I haven’t spent nearly as much time thinking about the internals of Europe and Eurozone as I should. Mainly I have thought about ECB policy as a whole. However, there is this debate going on over what the individual countries as countries should do.

Its not clear to me, however, that for the PIIGS austerity would be contractionary.

I’ve written and erased several posts on this already but let me just lay down my primary areas of confusion.

In the case of the Eurozone, we see various government borrowing rates diverging from one another and from the interbank lending rate.  This tells me that these governments must be competing against other risky endeavors for funds.

Thus an increase in government borrowing does not lower the risk profile of the overall asset market. It does not mean a one-for-one swap in the interbank lending market. It does not – I don’t think – imply a proportional increase in the money supply even if monetary policy stays constant.

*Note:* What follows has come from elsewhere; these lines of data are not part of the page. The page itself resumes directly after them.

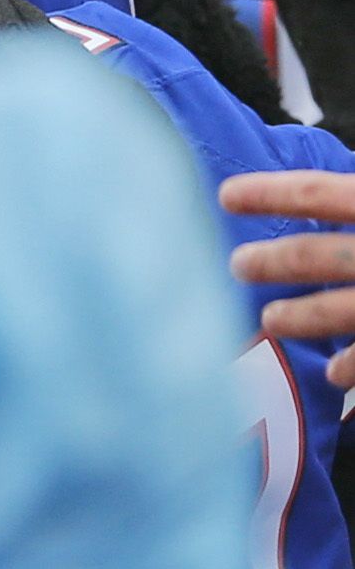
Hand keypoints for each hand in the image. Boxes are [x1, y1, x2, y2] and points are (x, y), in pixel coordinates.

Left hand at [226, 170, 354, 383]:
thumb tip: (322, 197)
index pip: (319, 193)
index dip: (270, 194)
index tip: (226, 196)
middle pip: (314, 256)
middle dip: (269, 262)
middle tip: (237, 265)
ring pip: (336, 310)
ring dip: (298, 317)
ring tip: (270, 320)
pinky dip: (352, 367)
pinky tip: (332, 375)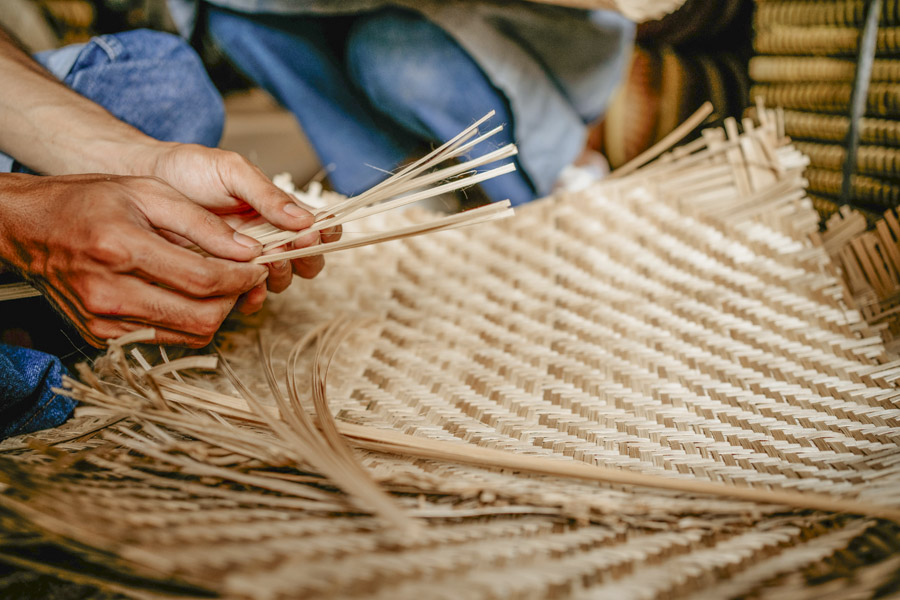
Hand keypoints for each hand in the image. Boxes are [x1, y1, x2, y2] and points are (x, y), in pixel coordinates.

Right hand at [0, 173, 267, 347]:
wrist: (27, 227)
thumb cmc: (87, 201)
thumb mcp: (148, 192)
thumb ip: (202, 222)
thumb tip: (249, 250)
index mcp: (119, 247)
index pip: (203, 280)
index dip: (242, 279)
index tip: (257, 268)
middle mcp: (108, 291)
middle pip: (200, 318)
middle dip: (233, 300)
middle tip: (242, 278)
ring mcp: (103, 320)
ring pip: (188, 335)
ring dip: (214, 314)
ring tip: (218, 285)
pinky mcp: (101, 336)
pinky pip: (165, 339)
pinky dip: (187, 321)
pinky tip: (187, 295)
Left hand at [139, 143, 339, 309]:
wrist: (144, 180)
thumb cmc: (190, 169)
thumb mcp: (233, 171)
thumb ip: (267, 194)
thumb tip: (305, 218)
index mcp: (278, 209)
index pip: (317, 226)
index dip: (324, 234)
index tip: (315, 233)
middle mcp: (267, 236)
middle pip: (305, 259)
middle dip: (303, 257)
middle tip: (289, 247)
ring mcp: (245, 258)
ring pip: (280, 279)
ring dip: (279, 277)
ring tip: (264, 267)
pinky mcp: (221, 275)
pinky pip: (247, 294)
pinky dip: (252, 297)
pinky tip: (244, 292)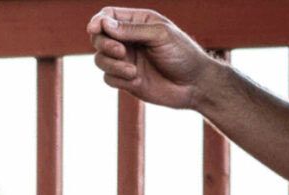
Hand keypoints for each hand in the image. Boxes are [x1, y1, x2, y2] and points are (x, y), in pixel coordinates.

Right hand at [86, 7, 220, 109]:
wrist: (193, 85)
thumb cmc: (182, 54)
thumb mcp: (159, 35)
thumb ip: (131, 30)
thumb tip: (104, 24)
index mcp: (138, 22)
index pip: (108, 16)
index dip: (98, 21)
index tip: (95, 29)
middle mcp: (128, 40)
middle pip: (99, 37)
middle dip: (104, 44)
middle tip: (120, 51)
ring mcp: (126, 60)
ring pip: (100, 59)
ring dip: (112, 65)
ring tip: (132, 71)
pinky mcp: (125, 79)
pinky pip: (108, 78)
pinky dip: (119, 79)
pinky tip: (137, 80)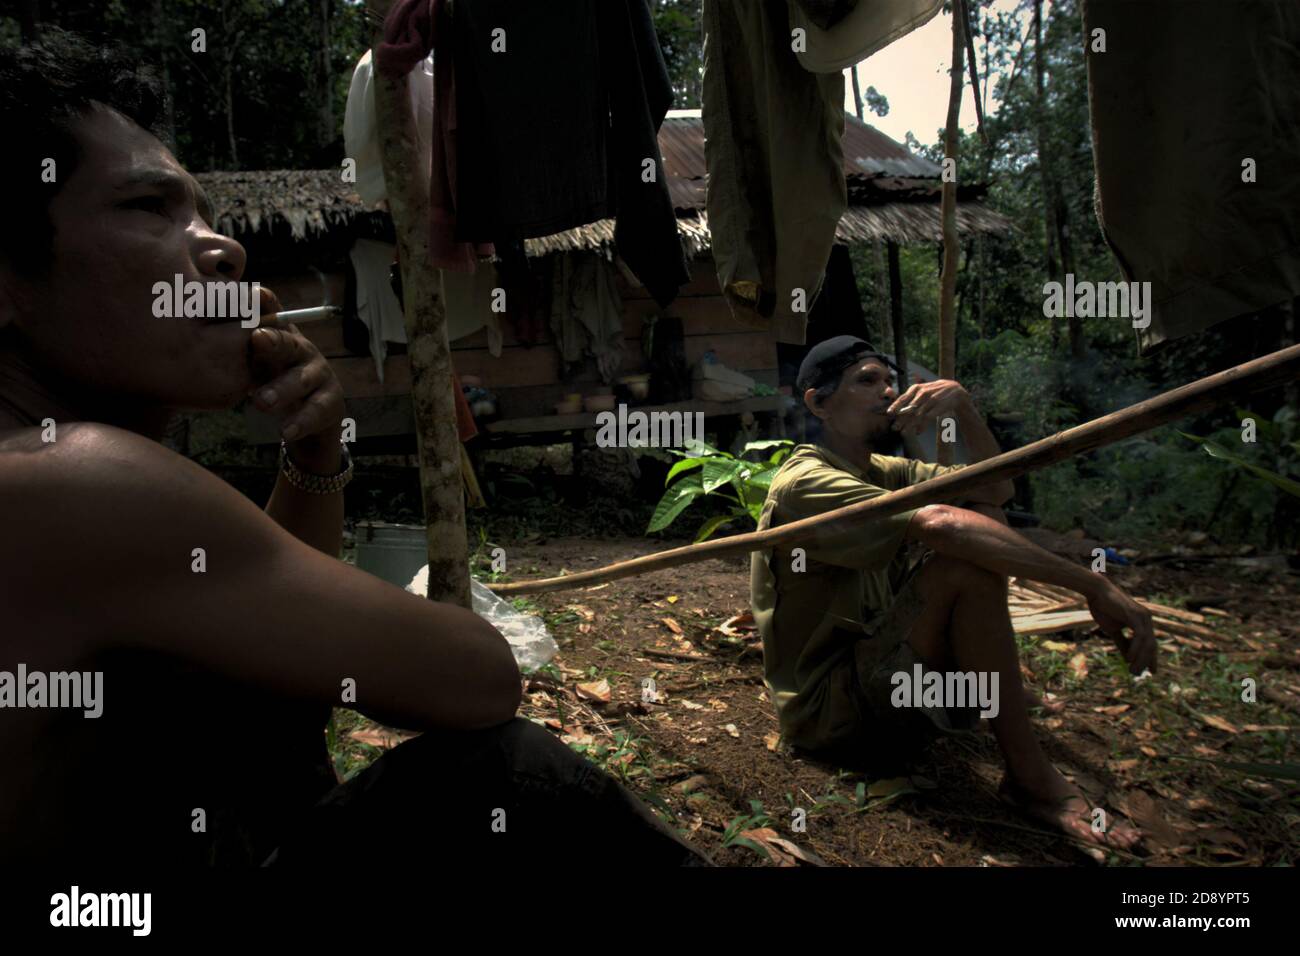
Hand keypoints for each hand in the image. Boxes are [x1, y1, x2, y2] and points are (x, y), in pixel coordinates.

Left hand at [246, 287, 346, 471]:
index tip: (250, 295)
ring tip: (261, 402)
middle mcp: (301, 349)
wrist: (311, 416)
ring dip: (282, 389)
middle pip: (287, 342)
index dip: (261, 302)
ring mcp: (319, 374)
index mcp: (279, 335)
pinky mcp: (331, 401)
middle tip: (258, 339)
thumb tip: (179, 326)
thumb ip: (232, 347)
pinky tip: (285, 432)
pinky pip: (316, 411)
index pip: (271, 312)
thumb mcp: (254, 362)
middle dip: (274, 340)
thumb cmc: (273, 380)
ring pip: (301, 379)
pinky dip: (300, 422)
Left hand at [887, 379, 970, 435]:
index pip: (903, 398)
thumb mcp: (921, 390)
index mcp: (916, 388)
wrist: (954, 390)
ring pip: (917, 415)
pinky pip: (927, 418)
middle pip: (909, 408)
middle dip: (901, 419)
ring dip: (910, 425)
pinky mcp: (938, 406)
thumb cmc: (933, 392)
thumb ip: (907, 396)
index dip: (895, 406)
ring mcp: (931, 400)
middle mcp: (923, 393)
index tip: (889, 413)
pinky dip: (922, 426)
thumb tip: (889, 396)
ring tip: (904, 433)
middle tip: (894, 428)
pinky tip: (917, 432)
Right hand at [1086, 580, 1157, 674]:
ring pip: (1147, 643)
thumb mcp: (1113, 629)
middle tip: (1138, 675)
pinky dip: (1135, 648)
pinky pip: (1140, 636)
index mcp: (1142, 622)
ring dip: (1141, 659)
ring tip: (1133, 671)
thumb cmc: (1103, 608)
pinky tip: (1130, 659)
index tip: (1151, 672)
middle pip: (1151, 646)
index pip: (1150, 644)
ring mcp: (1142, 617)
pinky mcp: (1135, 615)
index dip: (1151, 659)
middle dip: (1146, 662)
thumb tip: (1128, 659)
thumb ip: (1122, 642)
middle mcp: (1146, 619)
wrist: (1096, 591)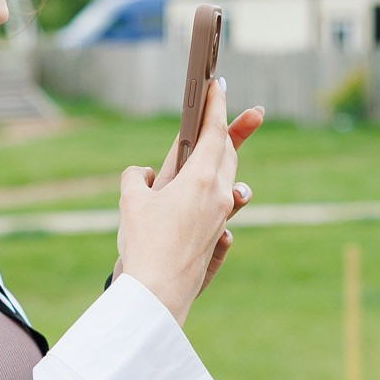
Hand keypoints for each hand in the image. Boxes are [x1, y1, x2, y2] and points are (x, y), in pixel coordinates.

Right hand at [114, 80, 262, 324]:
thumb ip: (136, 179)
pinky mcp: (218, 239)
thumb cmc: (144, 246)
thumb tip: (143, 175)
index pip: (213, 132)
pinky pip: (225, 208)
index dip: (215, 105)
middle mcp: (220, 196)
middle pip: (229, 154)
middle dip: (231, 131)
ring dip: (227, 163)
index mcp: (202, 179)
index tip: (217, 84)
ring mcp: (223, 219)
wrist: (158, 295)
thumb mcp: (130, 202)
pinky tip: (214, 198)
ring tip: (225, 152)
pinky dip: (220, 195)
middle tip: (248, 113)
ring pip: (231, 181)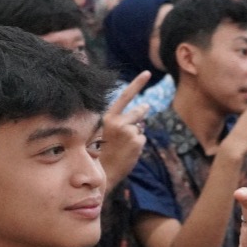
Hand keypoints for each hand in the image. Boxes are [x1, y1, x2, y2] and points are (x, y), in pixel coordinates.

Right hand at [98, 72, 150, 186]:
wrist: (101, 172)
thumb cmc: (99, 153)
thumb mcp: (101, 133)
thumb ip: (117, 122)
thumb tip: (139, 115)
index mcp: (106, 118)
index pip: (124, 96)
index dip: (137, 83)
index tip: (147, 73)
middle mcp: (118, 122)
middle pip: (138, 112)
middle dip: (142, 111)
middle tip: (145, 108)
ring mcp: (129, 131)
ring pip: (139, 129)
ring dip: (135, 136)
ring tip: (122, 147)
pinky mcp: (137, 141)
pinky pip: (142, 139)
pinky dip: (137, 145)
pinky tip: (127, 152)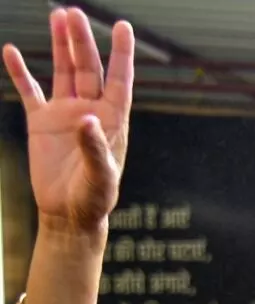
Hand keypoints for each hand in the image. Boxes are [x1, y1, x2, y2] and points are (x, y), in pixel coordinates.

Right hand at [3, 8, 133, 232]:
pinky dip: (20, 72)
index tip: (123, 26)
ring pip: (63, 71)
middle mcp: (90, 111)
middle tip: (74, 13)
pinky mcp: (41, 122)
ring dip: (61, 45)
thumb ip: (95, 148)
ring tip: (58, 15)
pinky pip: (29, 90)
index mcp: (112, 121)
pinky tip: (12, 51)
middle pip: (87, 68)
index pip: (119, 80)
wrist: (69, 214)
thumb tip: (88, 119)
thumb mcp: (100, 177)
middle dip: (82, 40)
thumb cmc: (94, 199)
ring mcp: (65, 114)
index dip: (121, 54)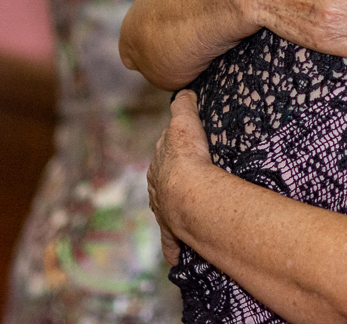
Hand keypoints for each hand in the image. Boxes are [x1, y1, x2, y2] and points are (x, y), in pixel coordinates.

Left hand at [148, 91, 212, 264]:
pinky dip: (174, 248)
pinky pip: (172, 243)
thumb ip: (183, 107)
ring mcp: (163, 213)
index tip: (183, 154)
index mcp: (158, 165)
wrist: (188, 195)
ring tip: (189, 210)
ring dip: (174, 211)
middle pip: (162, 183)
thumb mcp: (185, 123)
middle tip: (190, 180)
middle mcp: (156, 190)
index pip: (163, 155)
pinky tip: (178, 254)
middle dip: (172, 181)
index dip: (173, 152)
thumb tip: (184, 93)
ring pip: (166, 211)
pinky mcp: (174, 235)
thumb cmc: (187, 158)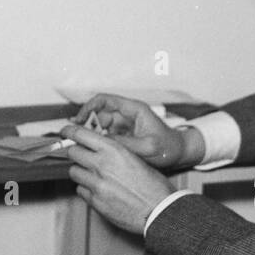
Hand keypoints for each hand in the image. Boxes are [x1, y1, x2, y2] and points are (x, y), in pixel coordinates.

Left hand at [61, 123, 173, 236]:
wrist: (158, 211)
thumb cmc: (153, 186)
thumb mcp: (135, 158)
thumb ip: (114, 151)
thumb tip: (97, 147)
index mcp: (113, 150)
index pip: (80, 134)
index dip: (69, 132)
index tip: (65, 132)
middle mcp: (101, 165)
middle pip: (73, 152)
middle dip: (76, 153)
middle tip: (82, 155)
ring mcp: (96, 184)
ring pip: (74, 172)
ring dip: (81, 171)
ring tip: (94, 175)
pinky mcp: (95, 202)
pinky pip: (80, 190)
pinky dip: (86, 189)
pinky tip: (99, 190)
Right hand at [74, 94, 198, 169]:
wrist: (179, 154)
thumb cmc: (168, 147)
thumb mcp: (147, 147)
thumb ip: (125, 144)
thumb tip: (102, 143)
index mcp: (133, 109)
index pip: (104, 100)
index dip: (88, 107)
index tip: (77, 120)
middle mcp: (127, 114)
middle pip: (99, 112)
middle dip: (86, 123)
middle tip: (75, 137)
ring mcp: (124, 124)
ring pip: (100, 125)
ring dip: (91, 133)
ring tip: (81, 146)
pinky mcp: (123, 135)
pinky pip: (106, 134)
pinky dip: (98, 140)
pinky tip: (92, 150)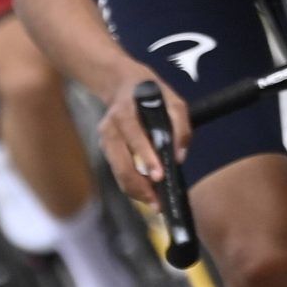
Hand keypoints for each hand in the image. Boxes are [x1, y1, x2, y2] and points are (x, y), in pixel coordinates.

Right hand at [98, 71, 188, 207]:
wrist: (123, 84)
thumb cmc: (152, 94)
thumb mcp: (173, 101)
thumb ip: (180, 126)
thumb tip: (179, 157)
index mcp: (126, 112)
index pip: (135, 137)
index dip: (146, 157)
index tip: (159, 176)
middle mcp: (110, 128)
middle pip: (121, 163)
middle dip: (139, 185)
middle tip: (157, 202)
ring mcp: (105, 140)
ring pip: (117, 172)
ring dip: (134, 190)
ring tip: (154, 203)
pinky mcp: (106, 149)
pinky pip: (117, 172)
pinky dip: (130, 185)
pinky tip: (145, 194)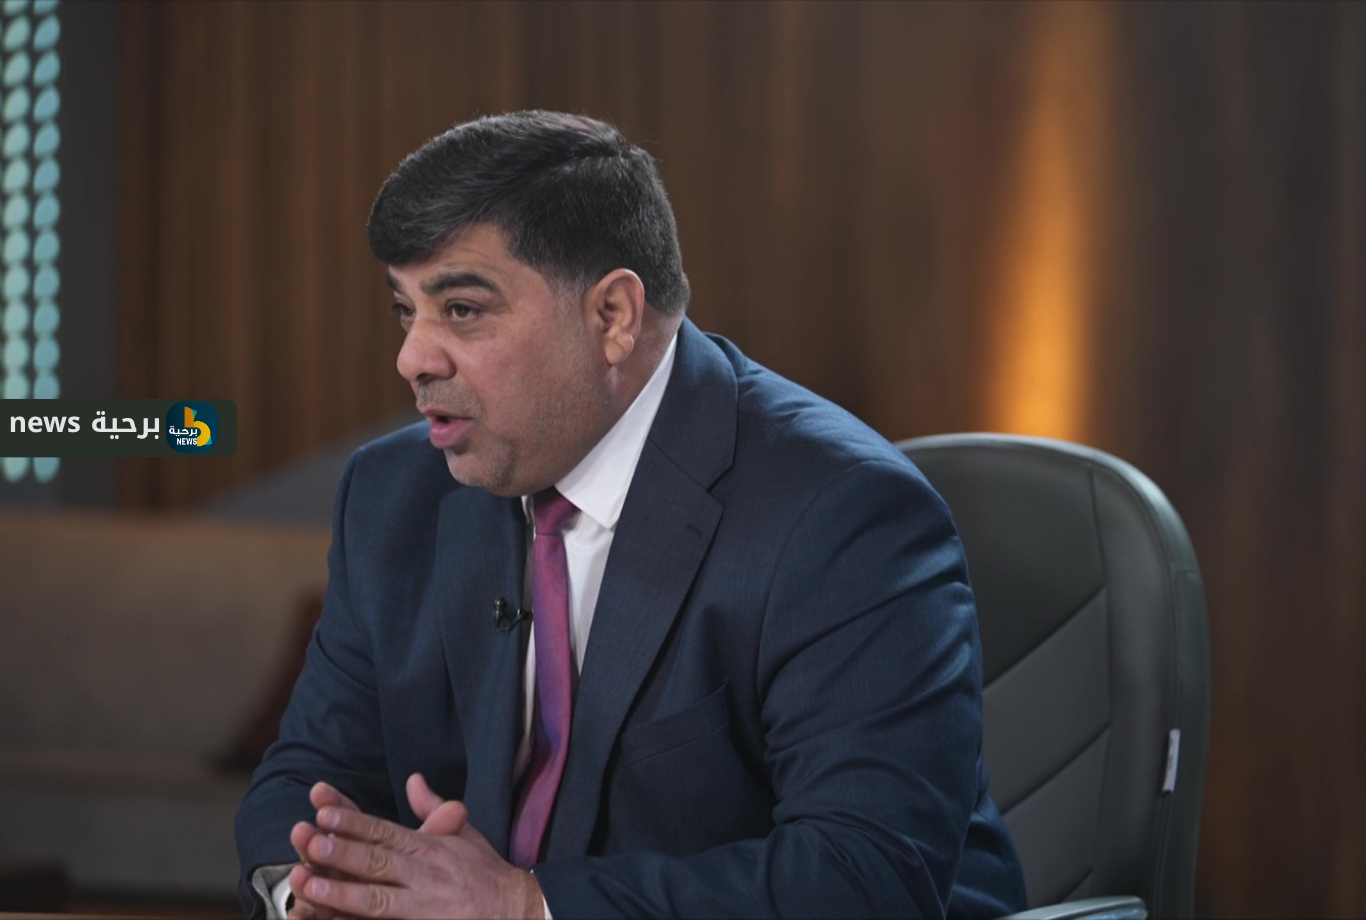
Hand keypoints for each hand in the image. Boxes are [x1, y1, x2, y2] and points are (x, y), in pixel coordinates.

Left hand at [290, 774, 542, 918]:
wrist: (517, 911)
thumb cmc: (485, 874)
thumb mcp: (464, 836)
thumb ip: (433, 810)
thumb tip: (412, 780)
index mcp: (430, 849)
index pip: (385, 831)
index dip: (354, 821)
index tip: (324, 810)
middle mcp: (424, 875)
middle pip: (376, 861)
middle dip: (341, 851)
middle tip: (309, 840)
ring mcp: (423, 907)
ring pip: (376, 899)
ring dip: (341, 891)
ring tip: (308, 884)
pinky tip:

Thus an enormous amount of fiscal traction is lost right there.

Now you could say, doesn’t more borrowing by ANYONE pull on the money supply when the economy is away from full employment. On the one hand there is that effect but on the other hand borrowing in the high yield markets is going to have expectation and liquidity effects that get washed away in the low yield markets.

So, as Greece for example, borrows more money, it becomes less likely that it will pay back existing creditors. That makes existing bonds less liquid and more risky than they were before and so should have an offsetting increase in liquidity demand for holders of those bonds.

Indeed, under some set of parameters, it ought to be the case that Austerity could be expansionary. What you would need to happen is that reduction in liquidity demand for holders of existing bonds more than offset the decrease in borrowing.

Now, this is all very confusing at first glance because the tax base, the currency zone and the interbank lending markets are not the same. Presumably people can move their money in ways the would expose it or not expose it to taxation by the Greek government and the details of that might be important. Also, the exposure of various banks both in Greece and outside of Greece to Greek bonds will vary.

For example, I suppose it is possible to have a Greek bank with no exposure to Greek Government bonds. How then is that bank affected by Greek Government borrowing? I am not sure.